Material for this task:
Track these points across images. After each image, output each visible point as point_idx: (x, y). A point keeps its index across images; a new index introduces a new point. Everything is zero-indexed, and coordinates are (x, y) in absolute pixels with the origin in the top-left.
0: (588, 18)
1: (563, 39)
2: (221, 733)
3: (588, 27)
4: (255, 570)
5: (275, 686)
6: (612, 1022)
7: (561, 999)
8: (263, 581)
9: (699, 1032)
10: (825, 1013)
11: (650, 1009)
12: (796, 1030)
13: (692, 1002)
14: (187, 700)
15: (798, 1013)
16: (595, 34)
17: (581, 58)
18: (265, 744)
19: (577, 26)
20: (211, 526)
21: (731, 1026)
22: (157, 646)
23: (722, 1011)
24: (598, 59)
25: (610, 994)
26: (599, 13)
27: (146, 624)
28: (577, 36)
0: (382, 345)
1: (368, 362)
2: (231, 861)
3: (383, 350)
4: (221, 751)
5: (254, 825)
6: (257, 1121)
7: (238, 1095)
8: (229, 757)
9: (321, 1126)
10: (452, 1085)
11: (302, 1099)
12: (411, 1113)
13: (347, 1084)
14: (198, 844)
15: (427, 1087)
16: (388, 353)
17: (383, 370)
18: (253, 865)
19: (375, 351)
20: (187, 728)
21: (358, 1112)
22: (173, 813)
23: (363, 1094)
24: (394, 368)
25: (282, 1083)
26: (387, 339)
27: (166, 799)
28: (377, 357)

What is needed:
Each entry above needs to be retyped exactly.

Answer:
Track these points across images. After each image, output each visible point as point_idx: (x, y). A point keeps its index across images; a new index introduces a new point. Everything is zero-indexed, and coordinates are (x, y) in absolute pixels with the origin in the top-left.
0: (588, 18)
1: (563, 39)
2: (221, 733)
3: (588, 27)
4: (255, 570)
5: (275, 686)
6: (612, 1022)
7: (561, 999)
8: (263, 581)
9: (699, 1032)
10: (825, 1013)
11: (650, 1009)
12: (796, 1030)
13: (692, 1002)
14: (187, 700)
15: (798, 1013)
16: (595, 34)
17: (581, 58)
18: (265, 744)
19: (577, 26)
20: (211, 526)
21: (731, 1026)
22: (157, 646)
23: (722, 1011)
24: (598, 59)
25: (610, 994)
26: (599, 13)
27: (146, 624)
28: (577, 36)
0: (382, 345)
1: (368, 362)
2: (231, 861)
3: (383, 350)
4: (221, 751)
5: (254, 825)
6: (257, 1121)
7: (238, 1095)
8: (229, 757)
9: (321, 1126)
10: (452, 1085)
11: (302, 1099)
12: (411, 1113)
13: (347, 1084)
14: (198, 844)
15: (427, 1087)
16: (388, 353)
17: (383, 370)
18: (253, 865)
19: (375, 351)
20: (187, 728)
21: (358, 1112)
22: (173, 813)
23: (363, 1094)
24: (394, 368)
25: (282, 1083)
26: (387, 339)
27: (166, 799)
28: (377, 357)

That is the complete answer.